Screen printing is arguably the most versatile of all printing processes. It can be used to print on a wide variety of substrates, including paper, paperboard, plastics, glass, metals, and fabrics.
Screen printing is arguably the most versatile of all printing processes. It can be used to print on a wide variety of substrates, including paper, paperboard, plastics, glass, metals, and fabrics. Some common products from the screen printing industry include posters, labels, decals, signage, electronic circuit boards, and all manner of textiles. The advantage of screen printing over other print processes is that the press can print on substrates of any shape, thickness and size.
A significant characteristic of screen printing is that a greater thickness of the ink can be applied to the substrate than is possible with other printing techniques. This allows for some very interesting effects that are not possible using other printing methods. Due to the simplicity of the application process, a wider range of inks and dyes are available for use in screen printing than for use in any other printing process.
Utilization of screen printing presses has begun to increase because production rates have improved. This has been a result of the development of the automated and rotary screen printing press, improved dryers, and U.V. curable ink. The major chemicals used include screen emulsions, inks, solvents, surfactants, caustics and oxidizers used in screen reclamation. The inks used vary dramatically in their formulations.

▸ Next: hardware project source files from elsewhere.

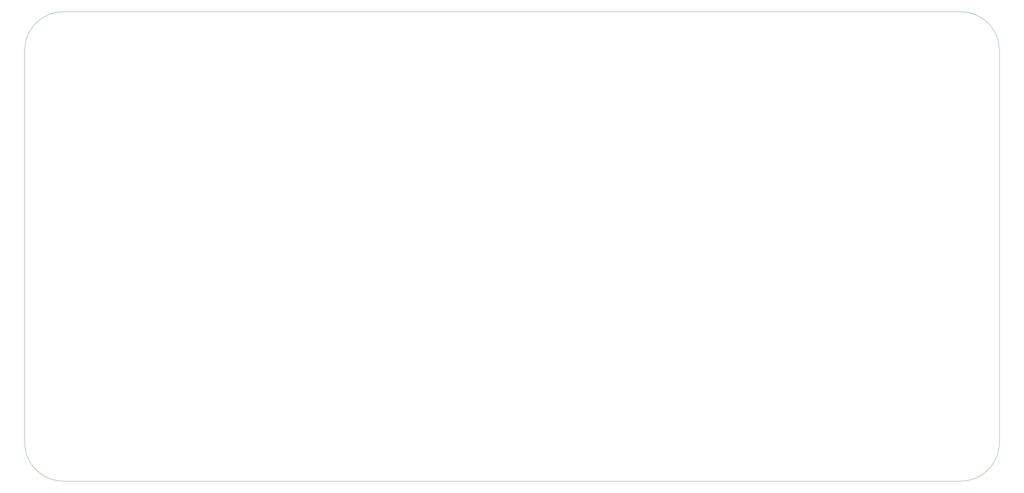
<source format=gm1>
G04 #@! TF.GenerationSoftware,KiCad,Pcbnew,(7.0.0)*
G04 #@! TF.CreationDate,2023-03-26T02:59:07-07:00*
G04 #@! TF.ProjectId,HallBox,48616c6c-426f-4782-9e6b-696361645f70,rev?*
G04 #@! TF.SameCoordinates,Original*
G04 #@! TF.FileFunction,Profile,NP*
%FSLAX46Y46*%
G04 Gerber Fmt 4.6, Leading zero omitted, Abs format (unit mm)*
G04 Created by KiCad (PCBNEW (7.0.0)) date 2023-03-26 02:59:07*
%MOMM*%
%LPD*%
G01*
G04 APERTURE LIST*
G04 #@! TA.AperFunction,Profile*
%ADD10C,0.100000*%
G04 #@! TD*
G04 APERTURE END LIST*
D10*
X62877966Y-150207254D02*
G75*
G03*
X74127974Y-161457254I11250004J4D01*
G01*
X345578046Y-36487254D02*
G75*
G03*
X334327974Y-25237254I-11250046J-46D01*
G01*
X334327974Y-161457254D02*
G75*
G03*
X345577974Y-150207254I-4J11250004D01*
G01*
X74127974Y-25237254D02*
G75*
G03*
X62877974Y-36487254I-4J-11249996D01*
G01*
X62877974Y-36487254D02*
X62877974Y-150207254D01*
X345577974Y-36487254D02*
X345577974Y-150207254D01*
X334327974Y-25237254D02*
X74127974Y-25237254D01*
X74127974Y-161457254D02*
X334327974Y-161457254D01*
M02*

</source>
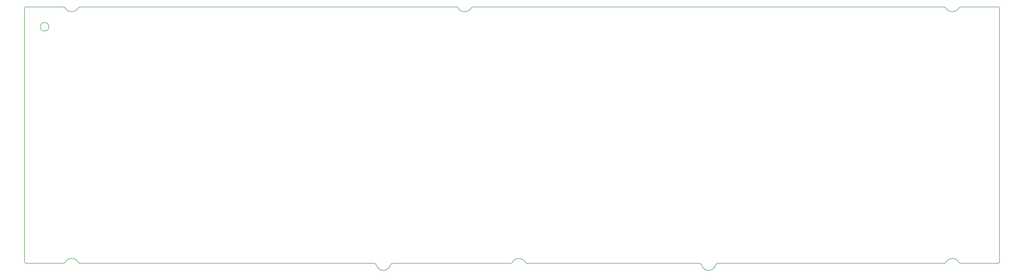
<source format=gbr>
%TF.GenerationSoftware,KiCad,Pcbnew,(7.99.0-267-g8440d7258b)*%
%TF.CreationDate,2024-01-28T22:05:12-08:00*%
%TF.ProjectId,379,3337392e-6b69-4636-9164-5f7063625858,rev?*%
%TF.SameCoordinates,Original*%
%TF.FileFunction,Profile,NP*%
%FSLAX46Y46*%
G04 Gerber Fmt 4.6, Leading zero omitted, Abs format (unit mm)*
G04 Created by KiCad (PCBNEW (7.99.0-267-g8440d7258b)) date 2024-01-28 22:05:12*
%MOMM*%
%LPD*%
G01*
G04 APERTURE LIST*
%TA.AperFunction,Profile*%
%ADD10C,0.200000*%
%TD*%
G04 APERTURE END LIST*
D10*
X23376000Y-112550000D02*
X23393037Y-112679410D01*
X352156438Y-22868186D02*
X352032461Y-22921506D01*
X147021426Y-113761985D02*
G75*
G03*
X146063837Y-113050000I-957626J-288015D01*
G01*
X152813163Y-113050000D02*
X194236841Y-113050000D01*
X23876000Y-22850000D02*
X23746590Y-22867037D01*
X23746590Y-22867037D02*
X23626000Y-22916987D01*
X346999742Y-112893962D02*
X347078507Y-112784375D01*
X346770552Y-22868222D02*
X346636841Y-22850000D01*
X261321426Y-113761985D02*
G75*
G03*
X260363837Y-113050000I-957626J-288015D01*
G01*
X42285993Y-112784375D02*
X42364785Y-112893937D01*
X365921513Y-112800000D02*
X365971463Y-112679410D01*
X42364785Y-112893937D02*
X42469980Y-112978463D01*
X180477258Y-23006038D02*
X180398493Y-23115625D01*
X37437242Y-112893962D02*
X37516007Y-112784375D01*
X37332039Y-112978494D02*
X37437242Y-112893962D01*
X175628507Y-23115625D02*
X175549715Y-23006063D01*
X365921513Y-23100000D02*
X365842053Y-22996447D01*
X194236841Y-113050000D02*
X194370562Y-113031814D01*
X352290159Y-22850000D02*
X352156438Y-22868186D01*
X351848493Y-112784375D02*
X351927285Y-112893937D01*
X37437215Y-23006063D02*
X37332020Y-22921537D01*
X351848493Y-112784375D02*
G75*
G03*
X347078507Y-112784375I-2384993J-1265624D01*
G01*
X23376000Y-23350000D02*
X23376000Y-112550000D01*
X347078507Y-23115625D02*
G75*
G03*
X351848493Y-23115625I2384993J1265624D01*
G01*
X365971463Y-23220590D02*
X365921513Y-23100000D01*
X175320552Y-22868222D02*
X175186841Y-22850000D01*
X365488500Y-22850000D02*
X352290159Y-22850000D01*
X194494539Y-112978494D02*
X194599742Y-112893962D01*
X37074341Y-113050000D02*
X37208062Y-113031814D01*
X365617910Y-22867037D02*
X365488500Y-22850000D01*
X365738500Y-112983013D02*
X365842053Y-112903553D01*
X37208062Y-113031814D02*
X37332039Y-112978494D01*
X175549715Y-23006063D02*
X175444520Y-22921537D01*
X31876000Y-29850000D02*
G75*
G03*
X31876000Y-29850000I-1500000J0D01*
G01*
X23746590Y-113032963D02*
X23876000Y-113050000D01*
X37332020Y-22921537D02*
X37208052Y-22868222D01*
X23393037Y-112679410D02*
X23442987Y-112800000D01*
X351927258Y-23006038D02*
X351848493Y-23115625D01*
X199632480Y-112978463D02*
X199756448Y-113031778D01*
X199756448Y-113031778D02*
X199890159Y-113050000D01*
X42469980Y-112978463D02*
X42593948Y-113031778D01*
X346770562Y-113031814D02*
X346894539Y-112978494D01*
X199448493Y-112784375D02*
G75*
G03*
X194678507Y-112784375I-2384993J-1265624D01*
G01*
X23393037Y-23220590D02*
X23376000Y-23350000D01*
X42285993Y-112784375D02*
G75*
G03*
X37516007Y-112784375I-2384993J-1265624D01*
G01*
X175628507Y-23115625D02*
G75*
G03*
X180398493Y-23115625I2384993J1265624D01*
G01*
X23626000Y-112983013D02*
X23746590Y-113032963D01*
X23442987Y-23100000D02*
X23393037Y-23220590D01*
X365488500Y-113050000D02*
X365617910Y-113032963D01*
X365971463Y-112679410D02*
X365988500Y-112550000D01*
X180840159Y-22850000D02*
X180706438Y-22868186D01*
X42469961Y-22921506D02*
X42364758Y-23006038D01*
X346894520Y-22921537D02*
X346770552Y-22868222D01*
X365617910Y-113032963D02*
X365738500Y-112983013D01*
X37516007Y-23115625D02*
G75*
G03*
X42285993Y-23115625I2384993J1265624D01*
G01*
X180582461Y-22921506D02*
X180477258Y-23006038D01*
X42727659Y-113050000D02*
X146063837Y-113050000D01*
X199448493Y-112784375D02*
X199527285Y-112893937D01*
X199527285Y-112893937D02*
X199632480Y-112978463D01*
X42593948Y-113031778D02*
X42727659Y-113050000D01*
X365842053Y-112903553D02*
X365921513Y-112800000D01*
X346999715Y-23006063D02*
X346894520Y-22921537D01*
X346636841Y-113050000D02*
X346770562Y-113031814D01*
X365842053Y-22996447D02*
X365738500Y-22916987D01*
X180706438Y-22868186D02*
X180582461Y-22921506D01*
X346636841Y-22850000D02*
X180840159Y-22850000D01*
X23522447Y-22996447D02*
X23442987Y-23100000D01*
X37208052Y-22868222D02*
X37074341Y-22850000D01*
X23522447Y-112903553D02*
X23626000Y-112983013D01*
X365988500Y-112550000D02*
X365988500Y-23350000D01*
X175186841Y-22850000D02*
X42727659Y-22850000D01*
X346894539Y-112978494D02*
X346999742Y-112893962D01*
X194370562Y-113031814D02*
X194494539Y-112978494D01*
X194599742Y-112893962D02*
X194678507Y-112784375D01*
X261321461Y-113761975D02*
G75*
G03*
X266155539Y-113761975I2417039J726975D01*
G01*
X147021461Y-113761975D02*
G75*
G03*
X151855539Y-113761975I2417039J726975D01*
G01*
X42364758Y-23006038D02*
X42285993Y-23115625D01*
X152813163Y-113049965D02*
G75*
G03*
X151855541Y-113761975I37J-1000035D01*
G01*
X42593938Y-22868186D02*
X42469961Y-22921506D01*
X42727659Y-22850000D02*
X42593938Y-22868186D01*
X23626000Y-22916987D02*
X23522447Y-22996447D01*
X199890159Y-113050000D02*
X260363837Y-113050000D01*
X352290159Y-113050000D02*
X365488500Y-113050000D01*
X352032461Y-22921506D02*
X351927258Y-23006038D01*
X352032480Y-112978463D02*
X352156448Y-113031778D01*
X267113163Y-113050000D02*
X346636841Y-113050000D01*
X352156448Y-113031778D02*
X352290159Y-113050000D01*
X37516007Y-23115625D02*
X37437215Y-23006063D01*
X351927285Y-112893937D02*
X352032480Y-112978463D01*
X23876000Y-113050000D02*
X37074341Y-113050000D01*
X267113163Y-113049965D02*
G75*
G03*
X266155541Y-113761975I37J-1000035D01*
G01*
X175444520Y-22921537D02*
X175320552Y-22868222D01*
X365738500Y-22916987D02*
X365617910Y-22867037D01*
X37074341Y-22850000D02*
X23876000Y-22850000D01*
X23442987Y-112800000D02*
X23522447Y-112903553D01*
X365988500Y-23350000D02*
X365971463Y-23220590D01*
X347078507Y-23115625D02*
X346999715Y-23006063D01*
M02*

</source>
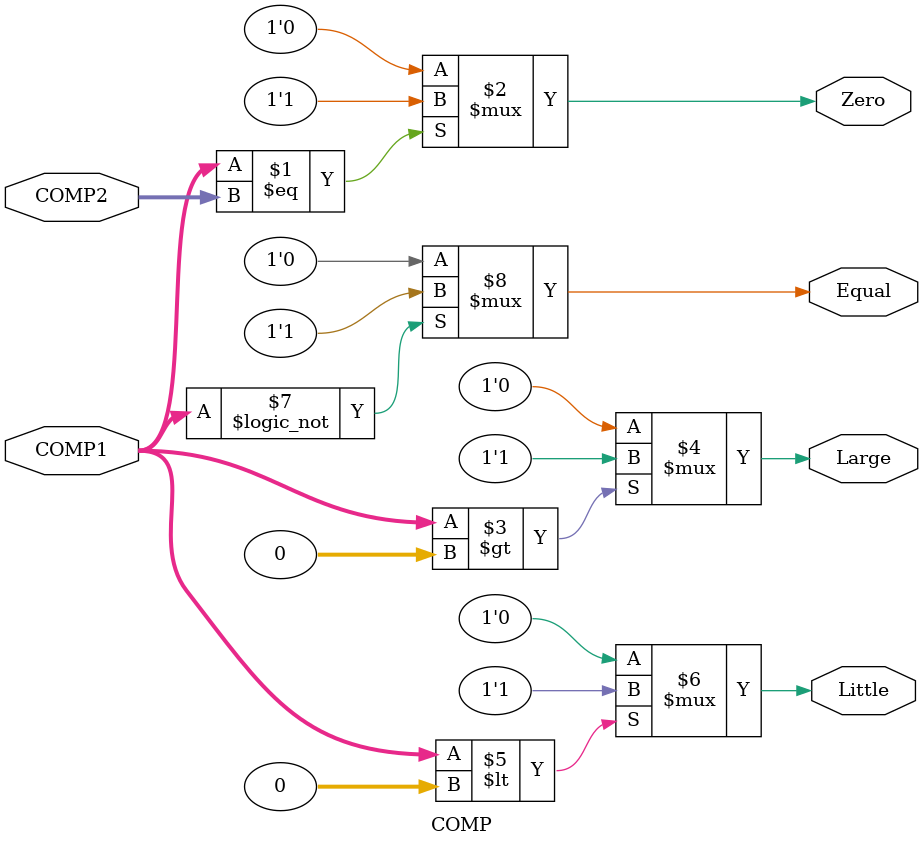
<source format=v>
`timescale 1ns / 1ps
`include "MACRO.v"
module COMP(
	input[31:0] COMP1,
	input[31:0] COMP2,
	output Zero,
	output Large,
	output Little,
	output Equal
    );
assign Zero = (COMP1==COMP2)? 1'b1: 1'b0;
assign Large = ($signed(COMP1)>0)? 1'b1: 1'b0;
assign Little = ($signed(COMP1)<0)? 1'b1: 1'b0;
assign Equal = ($signed(COMP1)==0)? 1'b1: 1'b0;
endmodule

</source>
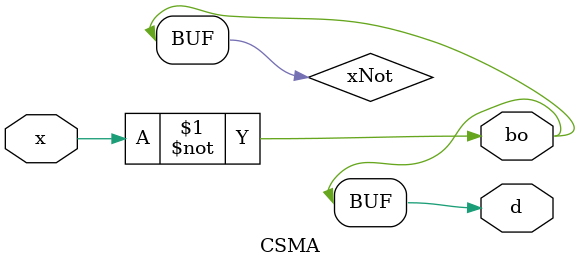
<source format=v>
module CSMA (
          x,
          bo,
          d
  );
  // ybu = 100
  input x;
  output bo, d;

  wire xNot;

  assign xNot = ~x;

  assign bo = xNot;
  assign d = xNot;

endmodule

</source>
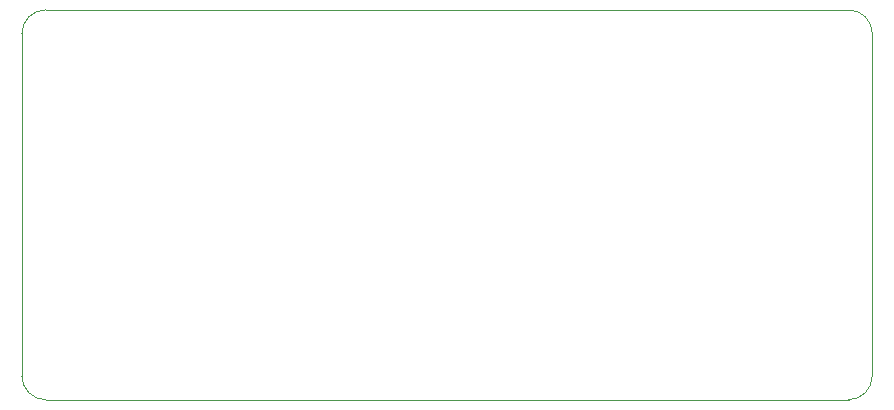
<source format=gbr>
%TF.GenerationSoftware,KiCad,Pcbnew,(6.0.5)*%
%TF.CreationDate,2022-05-17T14:08:41+02:00*%
%TF.ProjectId,i2c_bus_magslide,6932635f-6275-4735-9f6d-6167736c6964,rev?*%
%TF.SameCoordinates,Original*%
%TF.FileFunction,Profile,NP*%
%FSLAX46Y46*%
G04 Gerber Fmt 4.6, Leading zero omitted, Abs format (unit mm)*
G04 Created by KiCad (PCBNEW (6.0.5)) date 2022-05-17 14:08:41*
%MOMM*%
%LPD*%
G01*
G04 APERTURE LIST*
%TA.AperFunction,Profile*%
%ADD10C,0.100000*%
%TD*%
G04 APERTURE END LIST*
D10*
X135000000Y-93000000D02*
X135000000Y-64000000D01*
X205000000Y-95000000D02*
X137000000Y-95000000D01*
X207000000Y-64000000D02*
X207000000Y-93000000D01*
X137000000Y-62000000D02*
X205000000Y-62000000D01*
X135000000Y-93000000D02*
G75*
G03*
X137000000Y-95000000I2000000J0D01*
G01*
X205000000Y-95000000D02*
G75*
G03*
X207000000Y-93000000I0J2000000D01*
G01*
X207000000Y-64000000D02*
G75*
G03*
X205000000Y-62000000I-2000000J0D01*
G01*
X137000000Y-62000000D02*
G75*
G03*
X135000000Y-64000000I0J-2000000D01*
G01*
M02*

</source>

Screen printing consists of three elements: the screen, which carries the image; the squeegee; and ink. The screen printing process uses a porous mesh screen stretched tightly over a frame made of wood or metal. Proper tension is essential to accurate color registration. The screen is made of porous fabric or stainless steel mesh. A stencil is produced on the screen either manually or photochemically. The stencil defines the image to be printed; in other printing technologies this would be referred to as the image plate.
Screen printing ink is applied to the substrate by placing the screen over the material. Ink with a paint-like consistency is placed onto the top of the screen. Ink is then forced through the fine mesh openings using a squeegee that is drawn across the screen; the applied pressure forces the ink through the open areas of the screen. Ink will pass through only in areas where no stencil is applied, thus forming an image on the printing substrate. The diameter of the threads and the thread count of the mesh will determine how much ink is deposited onto the substrates.
Many factors such as composition, size, form, angle, pressure, and speed of the blade (squeegee) determine the quality of the impression made by the squeegee. At one time, most blades were made from rubber; however, they were prone to wear and edge nicks that often distorted the image. While blades continue to be made from rubbers such as neoprene, most are now made from polyurethane, which can produce as many as 25,000 impressions without significant degradation of the image.
If the item was printed on a manual or automatic screen press, the printed product will be placed on a conveyor belt which carries the item into the drying oven or through the UV curing system. Rotary screen presses feed the material through the drying or curing system automatically. Air drying of certain inks, though rare in the industry, is still sometimes utilized.
The rate of screen printing production was once dictated by the drying rate of the screen print inks. Due to improvements and innovations the production rate has greatly increased. Some specific innovations which affected the production rate and increased screen press popularity include the development of automatic presses versus hand operated presses, improved drying systems, and the development and improvement of U.V. curable ink technologies. More recently, the development of the rotary screen press has been significant, as it allows continuous operation of the press.
Screen (or image transfer) preparation includes a number of steps. First, the customer provides the screen printer with objects, photographs, text, or concepts of what they wish to have printed. The printer must then transfer the image to film using either a camera or image-setter. The image on film is called a film positive, which can then be processed and eventually used to prepare the screen stencil.
Once the artwork is transferred to a positive image, it will be chemically processed onto the screen fabric (by applying the emulsion or stencil) and eventually mounted onto a screen frame. The frame is then attached to the printing press and production begins.
There are three types of screen printing presses: flat-bed, cylinder, and rotary. Flat-bed is the most commonly utilized.
Until somewhat recently, all screen printing presses were manually operated. Now, however, most commercial and industrial screen printing is done on single and multicolor automated presses.
Ruined screens and failure to reclaim screens cost on average $5,000-$10,000 per year. The average monthly fabric cost is $360. One study showed that chemical reclamation costs between $2 and $10 per average screen, while screen disposal cost just shy of $50.
The process of reclaiming screens generates solvent waste and waste water. Solvent waste generated from screen cleaning and waste water is generated through the process of emulsion removal. The waste water will contain particulates comprised of ink pigment, emulsion and emulsion remover (periodate).
Screen printing inks are moderately viscous inks. They exhibit different properties as compared to other printing inks such as offset, gravure and flexographic inks, though they have similar basic compositions (pigments, solvent carrier, toners, and emulsifiers). There are five different types of screen ink: solvent, water, solvent plastisol, water plastisol, and UV curable.